=== Section Start ===

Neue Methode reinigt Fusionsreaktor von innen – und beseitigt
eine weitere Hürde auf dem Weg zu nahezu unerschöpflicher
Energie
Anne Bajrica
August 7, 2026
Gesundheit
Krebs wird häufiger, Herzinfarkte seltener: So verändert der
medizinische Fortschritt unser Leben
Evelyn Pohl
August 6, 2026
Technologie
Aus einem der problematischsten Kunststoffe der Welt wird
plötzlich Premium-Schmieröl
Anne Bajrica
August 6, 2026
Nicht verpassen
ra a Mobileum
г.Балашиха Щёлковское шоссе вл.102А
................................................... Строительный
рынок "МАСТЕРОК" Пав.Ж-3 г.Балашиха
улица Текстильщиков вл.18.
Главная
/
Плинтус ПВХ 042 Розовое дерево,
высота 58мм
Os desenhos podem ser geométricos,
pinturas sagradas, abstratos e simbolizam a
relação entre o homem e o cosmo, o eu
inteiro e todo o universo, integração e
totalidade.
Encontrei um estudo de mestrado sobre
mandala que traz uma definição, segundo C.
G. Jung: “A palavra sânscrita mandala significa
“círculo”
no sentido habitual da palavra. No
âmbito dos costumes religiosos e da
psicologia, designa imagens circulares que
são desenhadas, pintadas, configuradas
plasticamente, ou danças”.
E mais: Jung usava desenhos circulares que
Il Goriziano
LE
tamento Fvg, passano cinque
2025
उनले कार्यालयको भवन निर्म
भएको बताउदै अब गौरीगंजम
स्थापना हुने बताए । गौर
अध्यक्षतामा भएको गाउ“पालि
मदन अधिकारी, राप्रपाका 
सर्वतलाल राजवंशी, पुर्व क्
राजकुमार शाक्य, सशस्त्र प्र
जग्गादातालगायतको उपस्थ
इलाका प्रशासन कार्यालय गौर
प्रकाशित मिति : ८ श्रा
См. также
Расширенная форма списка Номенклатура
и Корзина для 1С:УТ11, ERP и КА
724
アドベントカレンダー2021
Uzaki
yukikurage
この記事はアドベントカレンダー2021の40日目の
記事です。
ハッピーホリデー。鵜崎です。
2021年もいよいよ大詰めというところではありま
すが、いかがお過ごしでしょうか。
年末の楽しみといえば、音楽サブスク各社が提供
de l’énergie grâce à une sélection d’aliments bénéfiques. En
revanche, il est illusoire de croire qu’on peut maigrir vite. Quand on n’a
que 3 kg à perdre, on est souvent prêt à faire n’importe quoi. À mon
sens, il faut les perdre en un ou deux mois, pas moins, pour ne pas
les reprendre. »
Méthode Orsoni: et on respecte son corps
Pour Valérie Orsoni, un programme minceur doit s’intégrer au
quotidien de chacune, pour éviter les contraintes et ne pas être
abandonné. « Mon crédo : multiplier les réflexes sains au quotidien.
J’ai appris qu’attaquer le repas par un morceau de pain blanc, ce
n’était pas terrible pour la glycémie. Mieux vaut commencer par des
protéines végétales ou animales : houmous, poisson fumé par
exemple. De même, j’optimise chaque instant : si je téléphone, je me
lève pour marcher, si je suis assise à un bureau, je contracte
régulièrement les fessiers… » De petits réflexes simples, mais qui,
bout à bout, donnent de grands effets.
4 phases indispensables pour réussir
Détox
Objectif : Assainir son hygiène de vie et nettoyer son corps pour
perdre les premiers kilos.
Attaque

=== Section End ===

Exercise directions:
Count how many lines in the data above hold the string "quotidien", and give the number with no other words.

Answer box:
2